Mismatch of the size between pretrained model and finetuned model
BaohaoLiao opened this issue · comments
Hi,
when I check the model size of my finetuned model and your provided pretrained model, I notice they are different.
There are two major dicts in the checkpoint, i.e. "model" and "last_optimizer_state". If both are in fp32, the size of "last_optimizer_state" should be roughly as twice big as "model", since there are first and second momentums in the adam optimizer.
For the pretrained model you offered, the sizes are:
- For pretrained MM100_175M, the size of "model": 336M, the size of "last_optimizer_state": 1.4G
- For pretrained MM100_615M, the size of "model": 1.2G, the size of "last_optimizer_state": 4.7G
It makes sense, because the pretrained "model" is in fp16 and the "last_optimizer_state" in fp32. The size of "last_optimizer_state" should be roughly as four times as the "model".
However, when I fintune the pretrained model, I meet some problems.
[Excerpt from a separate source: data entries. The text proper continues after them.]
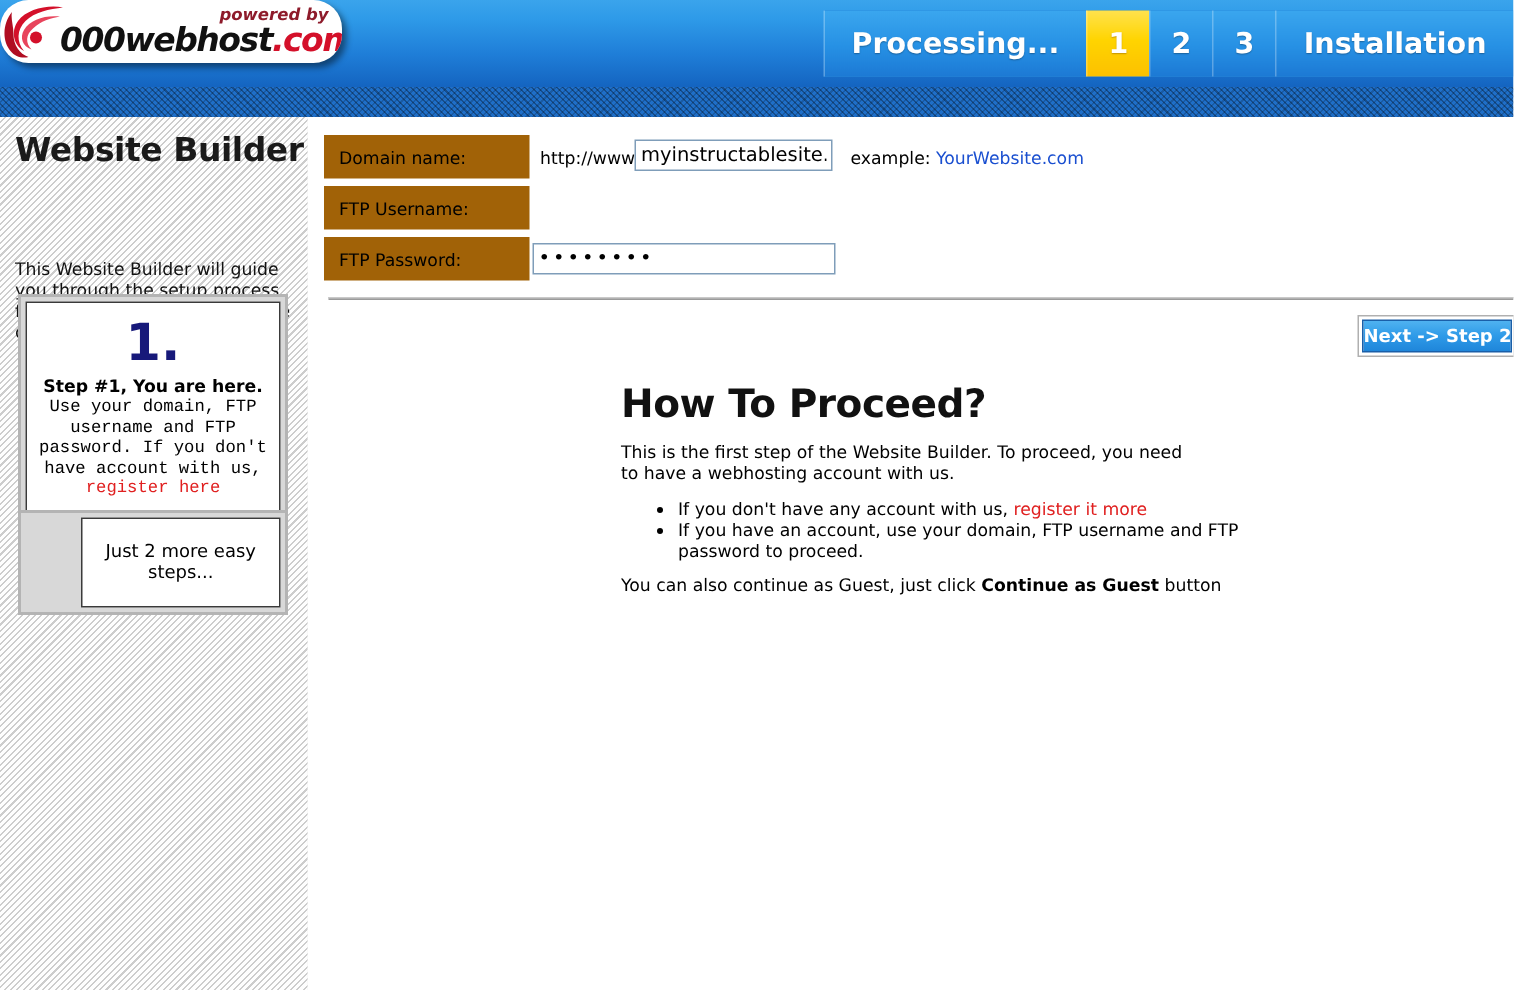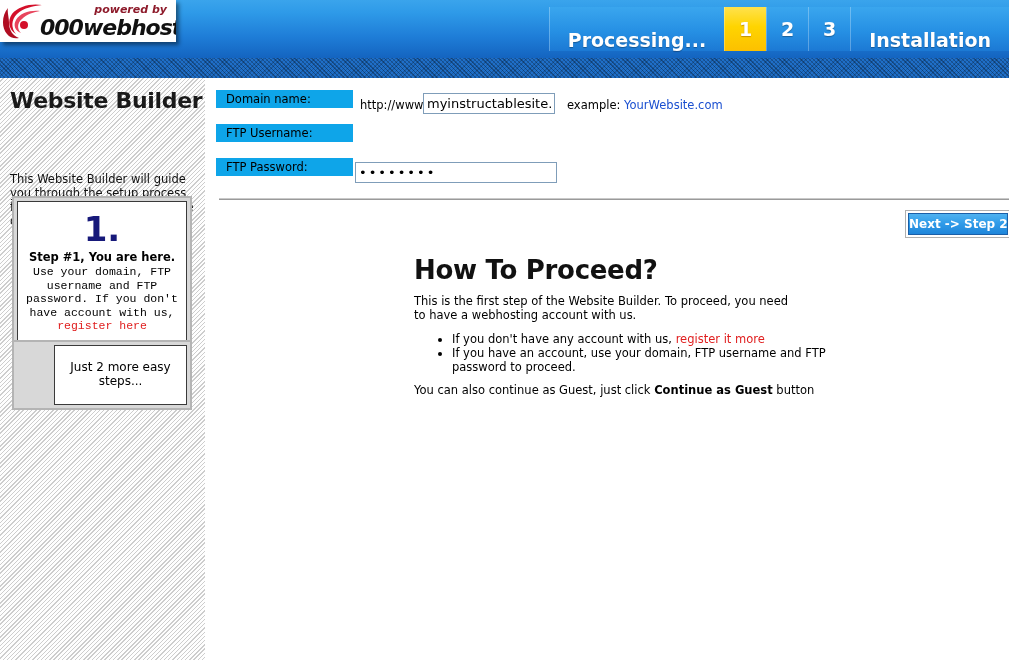--- a/index.html
+++ b/index.html
@@ -45,11 +45,12 @@
   #logo {
     position: absolute;
     left: 0; top: 0;
-    width: 176px;
+    width: 228px;
     height: 42px;
     background: #ffffff;
     box-shadow: 3px 3px 4px rgba(0,0,0,0.45);
     overflow: hidden;
+    border-radius: 19px;
   }
   #logo-swirl {
     position: absolute;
- The "model" is saved in fp32 instead of fp16, even though I train with --fp16. My training config is as:
DATA=/path/to/data
TOOL=/path/to/fairseq/train.py
PRETRAINED_MODEL=/path/to/flores101_mm100_615M/model.pt
lang_pairs=/path/to/language_pairs.txt
python $TOOL \
$DATA \
--dataset-impl mmap \
--arch transformer_wmt_en_de_big \
--dropout 0.1 --attention-dropout 0.1 \
--encoder-embed-dim 1024 --decoder-embed-dim 1024 \
--encoder-attention-heads 16 --decoder-attention-heads 16 \
--encoder-ffn-embed-dim 4096 --decoder-ffn-embed-dim 4096 \
--encoder-normalize-before --decoder-normalize-before \
--encoder-layers 12 --decoder-layers 12 \
--share-all-embeddings \
--restore-file $PRETRAINED_MODEL \
--task translation_multi_simple_epoch \
--encoder-langtok "src" --decoder-langtok \
--lang-pairs $lang_pairs \
--criterion label_smoothed_cross_entropy --label-smoothing 0.1 \
--optimizer adam --adam-eps 1e-08 --adam-betas '(0.9, 0.98)' \
--fp16 --fp16-init-scale 128 --fp16-scale-tolerance 0.0 --memory-efficient-fp16 \
--lr-scheduler inverse_sqrt --lr 8e-04 --warmup-init-lr 1e-07 --warmup-updates 2500 \
--max-tokens 2048 \
--save-interval 1
- The size of "model" and "last_optimizer_state" are weird.
- For finetuned MM100_175M, the size of "model" is 1.7G, the size of "last_optimizer_state" is 1.4G.
- For finetuned MM100_615M, the size of "model" is 4.3G, the size of "last_optimizer_state" is 4.7G.
The sizes of "model" and "last_optimizer_state" are comparable, which is strange to me. Besides, even though I manually change the float of "model" to half, I can only obtain half size of the "model" that is still different with your pretrained "model". For your convenience, you can check my 615M model at https://dynabench.org/models/250
Do you have any ideas for this?
This is the same than facebookresearch/dynalab#99
and is also tracked on facebookresearch/fairseq#3743
I think there is something wrong with how you're doing finetuning, or some misundertanding on how the model sizes are computed.